# Baseball  Regression Modeling Model Selection Using L1

## Learning Objectives

Run a basic regression using L1 regularization to conduct variable selection
    * run a simple OLS
    * analyze output
    * run L1 regression and identify best regularization parameter
    * interpret model parameters

## Imports

In [None]:
import pandas as pd
import statsmodels.api as sms
import sklearn.linear_model as lm

In [None]:
%matplotlib inline

## Get Data and Subset Data

In [None]:
# retrieve csv file and store to dataframe
df = pd.read_csv('../data/baseball_data.csv')

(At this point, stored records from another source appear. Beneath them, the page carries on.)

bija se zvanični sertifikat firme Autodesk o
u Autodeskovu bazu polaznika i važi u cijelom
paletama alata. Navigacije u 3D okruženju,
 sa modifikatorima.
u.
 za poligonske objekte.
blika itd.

# subset the dataframe removing rows with NULL values
bix = df.notnull().all(axis=1)
df = df[bix]

## A First Regression Model Using All Variables

The hope here is that we can get a batch look at how the variables relate to the target. This unfortunately fails due to tight correlations within the covariates.

In [None]:
model = sms.OLS(df.salary_in_thousands_of_dollars, sms.add_constant(df.iloc[:, 1:]))

Notes:
    * we acheive a fairly high R2 right off the bat with this approach .86
    * a couple of variables are significant or nearly so
        - on_base_percentage
        - number_of_runs
        - number_of_runs_batted_in
        - number_of_strike_outs
        - number_of_stolen_bases
        - indicator_of_free_agency_eligibility
        - indicator_of_free_agent_in_1991_1992
        - indicator_of_arbitration_eligibility
        - indicator_of_arbitration_in_1991_1992
    * there are a large number of variables, how do we know what should be in the model and what should be out?
    * warning 2 in the printed output below states there may be high multicollinearity (high correlation between covariates)

In [None]:
result = model.fit()

In [None]:
print(result.summary())

## Model Selection Using L1 Regression

Notes:
        * fit L1 penealized model with alpha between 2^-15 and 2^15 
        * this will force an increasing number of the parameters to zero
        * the nonzero variables are the selected variables
        * we choose the model with the minimal aic, bic
        * last we will refit the "best" model and interpret the variables

In [None]:
model = sms.OLS(df.salary_in_thousands_of_dollars, df.iloc[:, 1:])

In [None]:
# declare lists for storage
nums = list()
parmslist = list()

# loop from k = -15 to k = 15 increasing the value of the 
# penalization parameter calculated 2**k
for k in range(-15, 15):
    alpha = 2**k
    
    # fit regression
    reg_results = model.fit_regularized(alpha=alpha)
    
    # get aic and bic
    aic = reg_results.aic
    bic = reg_results.bic
    
    # count the number non zero parameters
    parmct = (reg_results.params > 0).sum()
    
    # get rsqrd
    rsqr = reg_results.rsquared
    
    # collect the list of nonzero parameters
    parms = reg_results.params[(reg_results.params > 0)].index.tolist()
    
    # store values
    parmslist.append(parms)
    nums.append((alpha, aic, bic, rsqr, parmct))

In [None]:
modelsdf = pd.DataFrame(nums, columns=['alpha', 'aic', 'bic', 'rsqr', 'parmsct'])

In [None]:
modelsdf[['aic', 'bic']].plot()

In [None]:
for lst in parmslist:
    strn = ''
    for item in lst:
        strn += item + ', '
    print (strn)

## Rerun Regression on "Best" Model

Notes:
    * Using the best model from above, we re-fit without L1 regularization.
    * On the first fit below number_of_runs and number_of_walks are not significant so we re-fit after dropping the variables.

##### Model 1

In [None]:
model = sms.OLS(df.salary_in_thousands_of_dollars, 
                sms.add_constant(
                    df[[
                        'number_of_runs', 
                        'number_of_home_runs', 
                        'number_of_runs_batted_in',
                        'number_of_walks',
                        'number_of_stolen_bases',
                        'indicator_of_free_agency_eligibility',
                        'indicator_of_arbitration_eligibility' 
                        ]]))

In [None]:
results = model.fit()

In [None]:
print(results.summary())

##### Model 2

Interpretation:
    * for continuous variables number_runs_batted_in and number_of_stolen_bases we interpret the coefficients as
        - a one unit change in number_of_runs_batted_in corresponds to a 18.7 thousand dollar increase in salary
        - a one unit change in number_of_stolen_bases corresponds to a 11.4 thousand dollar increase in salary
    * for indicator variables we interpret the coefficients as
        - when a person is free agent eligible we see an average 1.33 million increase in salary
        - when a person is arbitration eligible we see an average .87 million increase in salary

In [None]:
model = sms.OLS(df.salary_in_thousands_of_dollars, 
                sms.add_constant(
                    df[[
                        'number_of_runs_batted_in',
                        'number_of_stolen_bases',
                        'indicator_of_free_agency_eligibility',
                        'indicator_of_arbitration_eligibility' 
                        ]]))

In [None]:
results = model.fit()

In [None]:
print(results.summary())